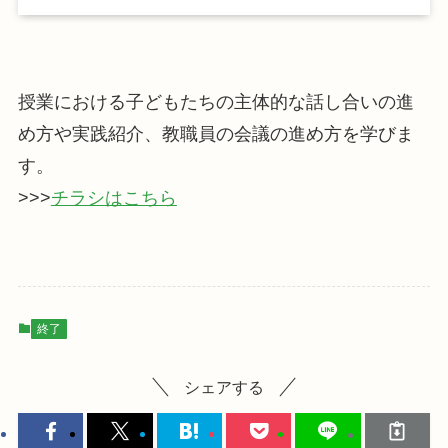
授業における子どもたちの主体的な話し合いの進
め方や実践紹介、教職員の会議の進め方を学びま
す。
>>>
チラシはこちら
終了
シェアする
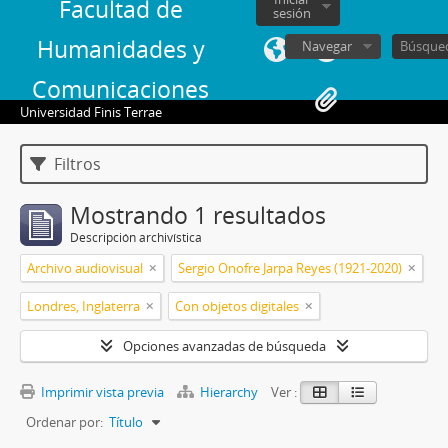
Facultad de
sesión
Humanidades y
Navegar
Comunicaciones
Universidad Finis Terrae
Filtros
Mostrando 1 resultados
Descripción archivística
Archivo audiovisual
Sergio Onofre Jarpa Reyes (1921-2020)
Londres, Inglaterra
Con objetos digitales
Opciones avanzadas de búsqueda
Imprimir vista previa
Hierarchy
Ver :
Ordenar por:
Título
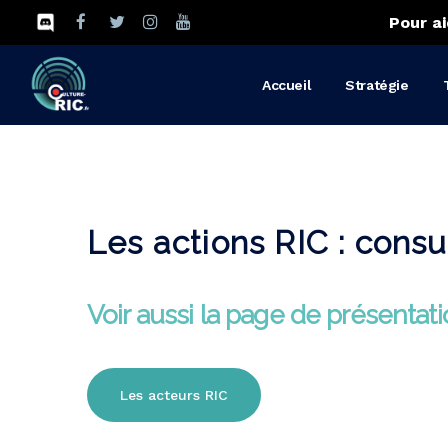
Pour ai
Accueil
Stratégie
Les actions RIC : consu
Voir aussi la page de présentat
Les acteurs RIC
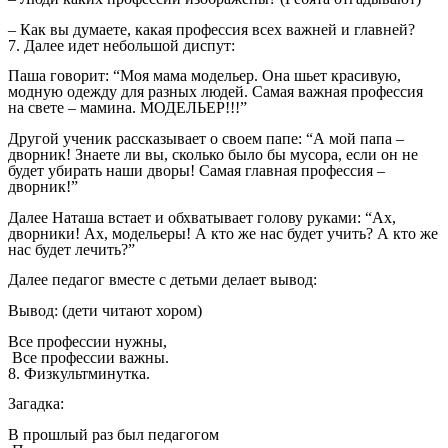
– Как вы думаете, какая профессия всех важней и главней?
7. Далее идет небольшой диспут:
Паша говорит: “Моя мама модельер. Она шьет красивую,
модную одежду для разных людей. Самая важная профессия
на свете – мамина. МОДЕЛЬЕР!!!”
Другой ученик рассказывает о своем папе: “А мой папа –
дворник! Знаете ли вы, сколько было бы мусора, если он не
будет убирать наши дворы! Самая главная профессия –
дворник!”
Далее Наташа встает и обхватывает голову руками: “Ах,
дворники! Ах, модельеры! А кто же нас будет учить? А кто же
нас будет лечить?”
Далее педагог вместе с детьми делает вывод:
Вывод: (дети читают хором)
Все профессии нужны,
Все профессии важны.
8. Физкультминутка.
Загадка:
В прошлый раз был педагогом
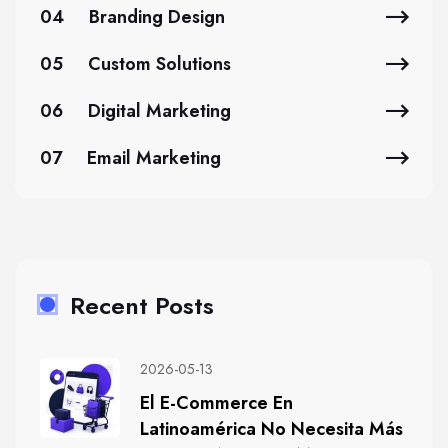
04
Branding Design
05
Custom Solutions
06
Digital Marketing
07
Email Marketing
Recent Posts
2026-05-13
El E-Commerce En
Latinoamérica No Necesita Más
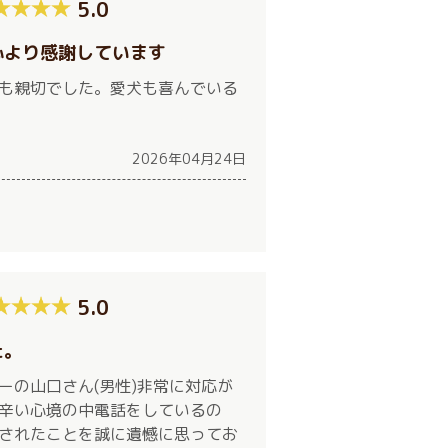
5.0
心より感謝しています
も親切でした。愛犬も喜んでいる
2026年04月24日
5.0
た。
ーの山口さん(男性)非常に対応が
辛い心境の中電話をしているの
されたことを誠に遺憾に思ってお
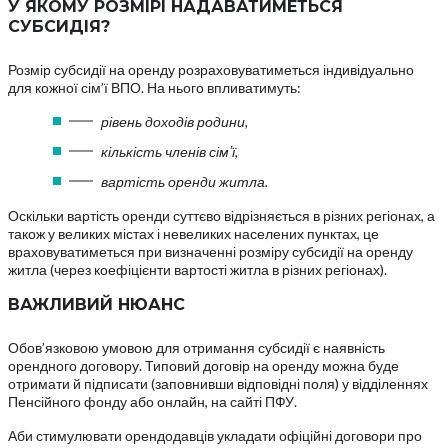
У ЯКОМУ РОЗМІРІ НАДАВАТИМЕТЬСЯ
СУБСИДІЯ?
Розмір субсидії на оренду розраховуватиметься індивідуально
для кожної сім’ї ВПО. На нього впливатимуть:
рівень доходів родини,
кількість членів сімʼї,
вартість оренди житла.
Оскільки вартість оренди суттєво відрізняється в різних регіонах, а
також у великих містах і невеликих населених пунктах, це
враховуватиметься при визначенні розміру субсидії на оренду
житла (через коефіцієнти вартості житла в різних регіонах).
ВАЖЛИВИЙ НЮАНС
Обов’язковою умовою для отримання субсидії є наявність
орендного договору. Типовий договір на оренду можна буде
отримати й підписати (заповнивши відповідні поля) у відділеннях
Пенсійного фонду або онлайн, на сайті ПФУ.
Аби стимулювати орендодавців укладати офіційні договори про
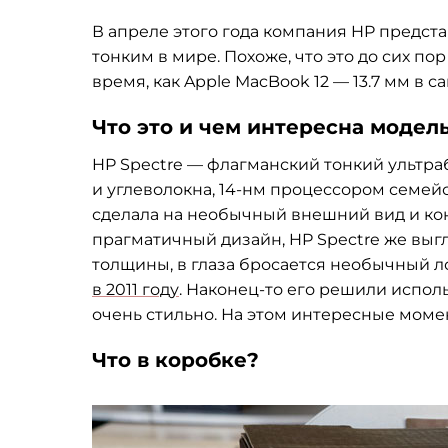
В апреле этого года компания HP предста
тонким в мире. Похоже, что это до сих пор
время, как Apple MacBook 12 — 13.7 мм в с
Что это и чем интересна модел
HP Spectre — флагманский тонкий ультра
и углеволокна, 14-нм процессором семей
сделала на необычный внешний вид и ко
прагматичный дизайн, HP Spectre же выг
толщины, в глаза бросается необычный ло
в 2011 году
. Наконец-то его решили испол
очень стильно. На этом интересные моме
Что в коробке?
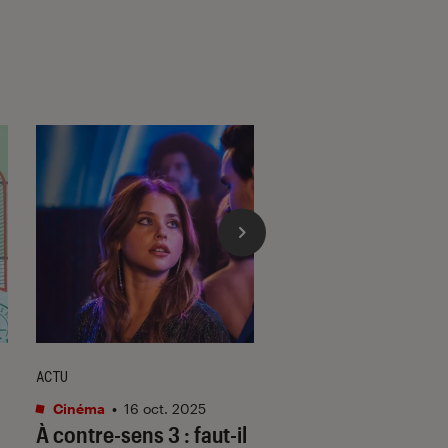
ACTU
GUIDE
Cinéma
•
16 oct. 2025
Livres / BD
•
01 avr. 
À contre-sens 3
: faut-il
Tout savoir sur les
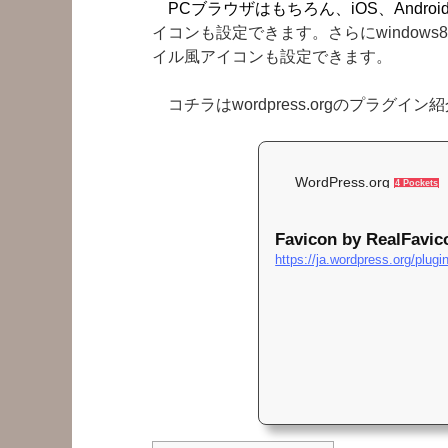
PCブラウザはもちろん、iOS、Androi
イコンも設定できます。さらにwindows
イル風アイコンも設定できます。
コチラはwordpress.orgのプラグイ
WordPress.org
4 Pockets
Favicon by RealFavic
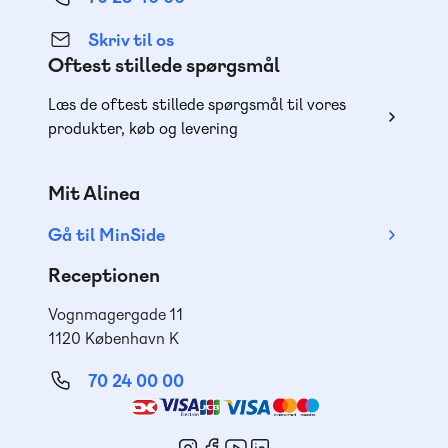
Skriv til os
Oftest stillede spørgsmål
Læs de oftest stillede spørgsmål til vores
produkter, køb og levering
Mit Alinea
Gå til MinSide
Receptionen
Vognmagergade 11
1120 København K
70 24 00 00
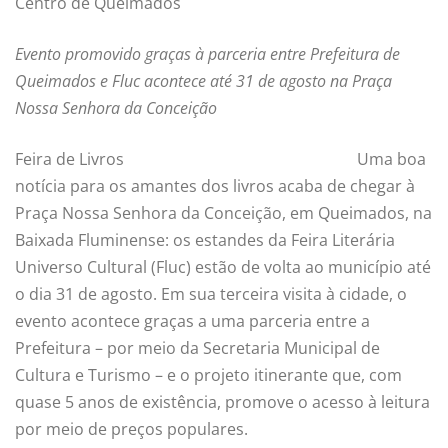
Centro de Queimados
Evento promovido graças à parceria entre Prefeitura de
Queimados e
Fluc
acontece até
31 de agosto na Praça
Nossa Senhora da Conceição
Feira de Livros
Uma boa
notícia para os amantes dos livros acaba de chegar à
Praça Nossa Senhora da Conceição, em Queimados, na
Baixada Fluminense: os estandes da Feira Literária
Universo Cultural (Fluc) estão de volta ao município até
o dia 31 de agosto. Em sua terceira visita à cidade, o
evento acontece graças a uma parceria entre a
Prefeitura – por meio da Secretaria Municipal de
Cultura e Turismo – e o projeto itinerante que, com
quase 5 anos de existência, promove o acesso à leitura
por meio de preços populares.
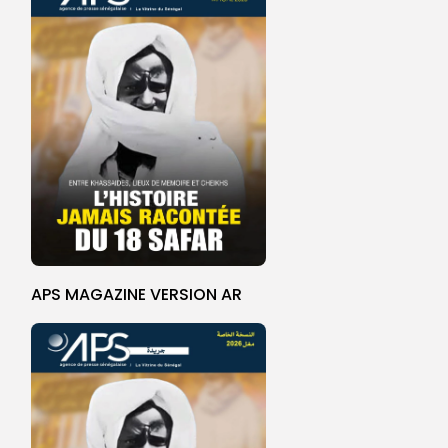
APS MAGAZINE VERSION AR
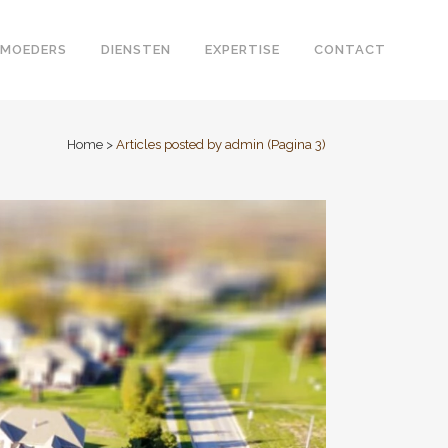
 MOEDERS
DIENSTEN
EXPERTISE
CONTACT
Home
>
Articles posted by admin
(Pagina 3)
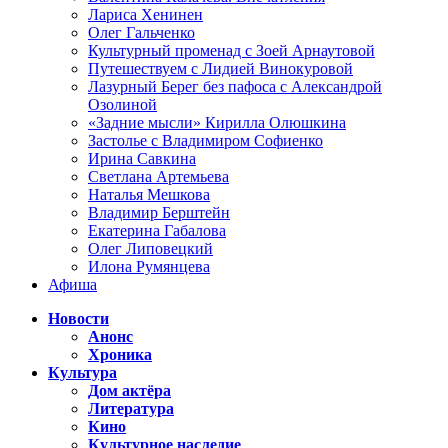
Лариса Хенинен
Олег Гальченко
Культурный променад с Зоей Арнаутовой
Путешествуем с Лидией Винокуровой
Лазурный Берег без пафоса с Александрой
Озолиной
«Задние мысли» Кирилла Олюшкина
Застолье с Владимиром Софиенко
Ирина Савкина
Светлана Артемьева
Наталья Мешкова
Владимир Берштейн
Екатерина Габалова
Олег Липовецкий
Илона Румянцева
Афиша
Новости
Анонс
Хроника
Культура
Дом актёра
Литература
Кино
Культурное наследие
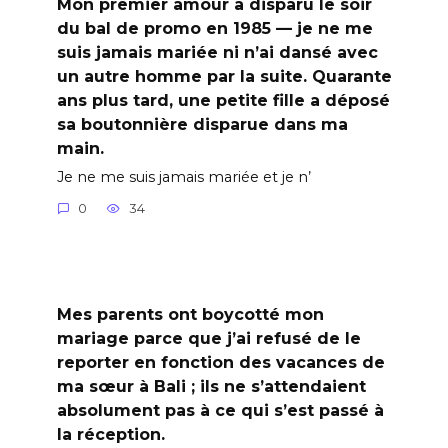
Mon premier amour a disparu le soir
du bal de promo en 1985 — je ne me
suis jamais mariée ni n’ai dansé avec
un autre homme par la suite. Quarante
ans plus tard, une petite fille a déposé
sa boutonnière disparue dans ma
main.
Je ne me suis jamais mariée et je n’
0
34
Mes parents ont boycotté mon
mariage parce que j’ai refusé de le
reporter en fonction des vacances de
ma sœur à Bali ; ils ne s’attendaient
absolument pas à ce qui s’est passé à
la réception.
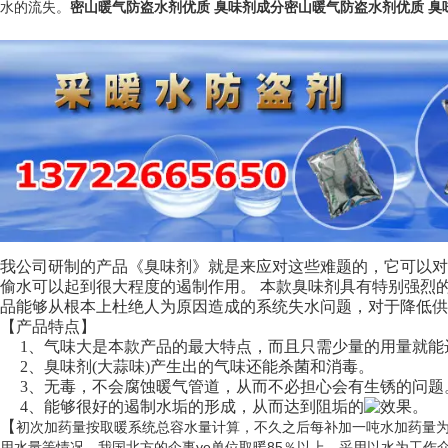
水的流失。
密山暖气防盗水剂优质 臭味剂成分密山暖气防盗水剂优质 臭
我公司研制的产品《臭味剂》就是来应对这些难题的，它可以
偷水可以起到很大程度的遏制作用。 本款臭味剂具有特别强烈
品能够从根本上杜绝人为原因造成的系统失水问题，对于降低供
【产品特点】
1、气味大是本款产品的最大特点，而且只需少量的用量就能
2、臭味剂(大蒜味)产生出的气味还能杀菌和消毒。
3、无毒，不会腐蚀暖气管道，从而不必担心会有生锈的问题
4、能够很好的遏制水垢的形成，从而达到阻垢的
效果。
【
初次加药量按取暖系统总容水量计算，不久之后每补加一吨水加药量为液体3
用水量等情况。我国北方的企事ye单位取暖85％以上，采用以水为工作介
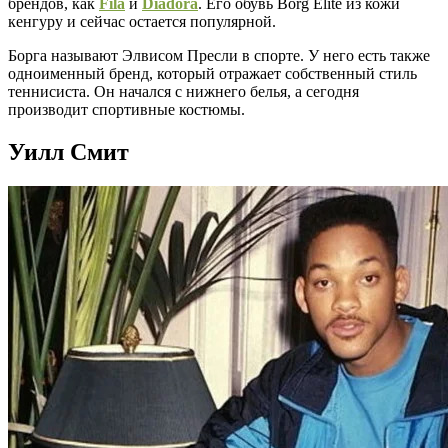
брендов, как
Fila
и
Diadora
. Его обувь Borg Elite из кожи
кенгуру и сейчас остается популярной.
Борга называют Элвисом Пресли в спорте. У него есть также
одноименный бренд, который отражает собственный стиль
теннисиста. Он начался с нижнего белья, а сегодня
производит спортивные костюмы.
Уилл Смит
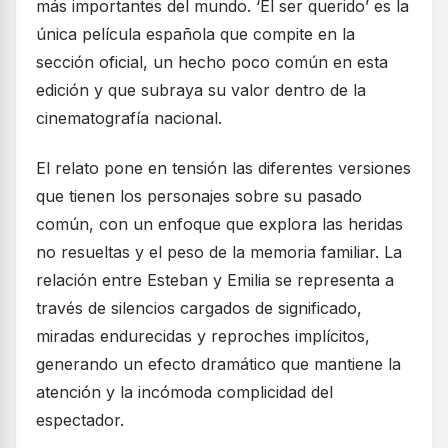
más importantes del mundo. ‘El ser querido’ es la
única película española que compite en la
sección oficial, un hecho poco común en esta
edición y que subraya su valor dentro de la
cinematografía nacional.
El relato pone en tensión las diferentes versiones
que tienen los personajes sobre su pasado
común, con un enfoque que explora las heridas
no resueltas y el peso de la memoria familiar. La
relación entre Esteban y Emilia se representa a
través de silencios cargados de significado,
miradas endurecidas y reproches implícitos,
generando un efecto dramático que mantiene la
atención y la incómoda complicidad del
espectador.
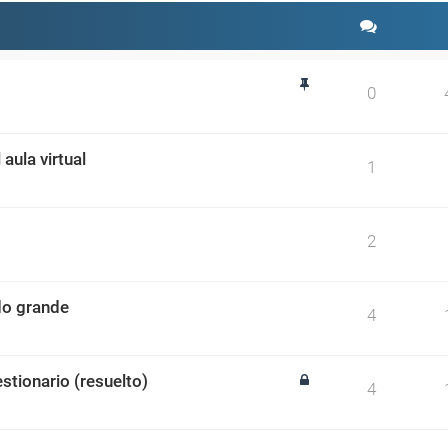
0
aula virtual
1
2
ado grande
4
stionario (resuelto)
4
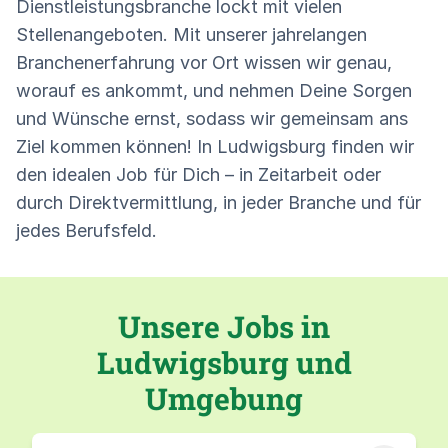
Dienstleistungsbranche lockt mit vielen
Stellenangeboten. Mit unserer jahrelangen
Branchenerfahrung vor Ort wissen wir genau,
worauf es ankommt, und nehmen Deine Sorgen
und Wünsche ernst, sodass wir gemeinsam ans
Ziel kommen können! In Ludwigsburg finden wir
den idealen Job für Dich – in Zeitarbeit oder
durch Direktvermittlung, in jeder Branche und für
jedes Berufsfeld.
Unsere Jobs in
Ludwigsburg und
Umgebung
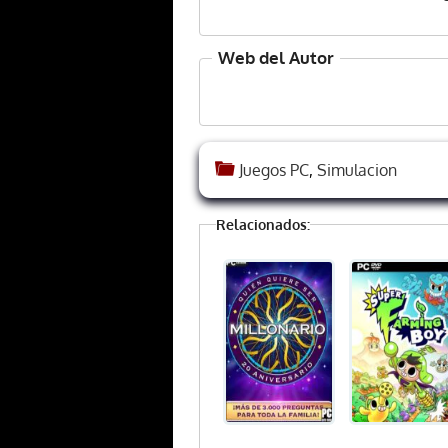
Web del Autor
Juegos PC
,
Simulacion
Relacionados:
^^^^^^^^
Task statement: The response should be the listing above, limited to the lines between the one holding "Baixada Fluminense: os" and the one holding "quase 5 anos", inclusive, reproduced exactly.

Task result:
Baixada Fluminense: os estandes da Feira Literária
Universo Cultural (Fluc) estão de volta ao município até
o dia 31 de agosto. Em sua terceira visita à cidade, o
evento acontece graças a uma parceria entre a
Prefeitura – por meio da Secretaria Municipal de
Cultura e Turismo – e o projeto itinerante que, com
quase 5 anos de existência, promove o acesso à leitura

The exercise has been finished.